### WHAT YOU HAVE TO DO
The pictures get dropped, while every remaining part of the listing is copied exactly.
========================================
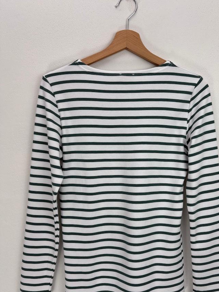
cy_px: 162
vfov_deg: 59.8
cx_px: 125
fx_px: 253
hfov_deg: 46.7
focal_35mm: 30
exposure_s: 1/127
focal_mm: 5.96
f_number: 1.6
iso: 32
========================================
### THE COMPLETED TASK
cy_px: 162
vfov_deg: 59.8
cx_px: 125
fx_px: 253
hfov_deg: 46.7
focal_35mm: 30
exposure_s: 1/127
focal_mm: 5.96
f_number: 1.6
iso: 32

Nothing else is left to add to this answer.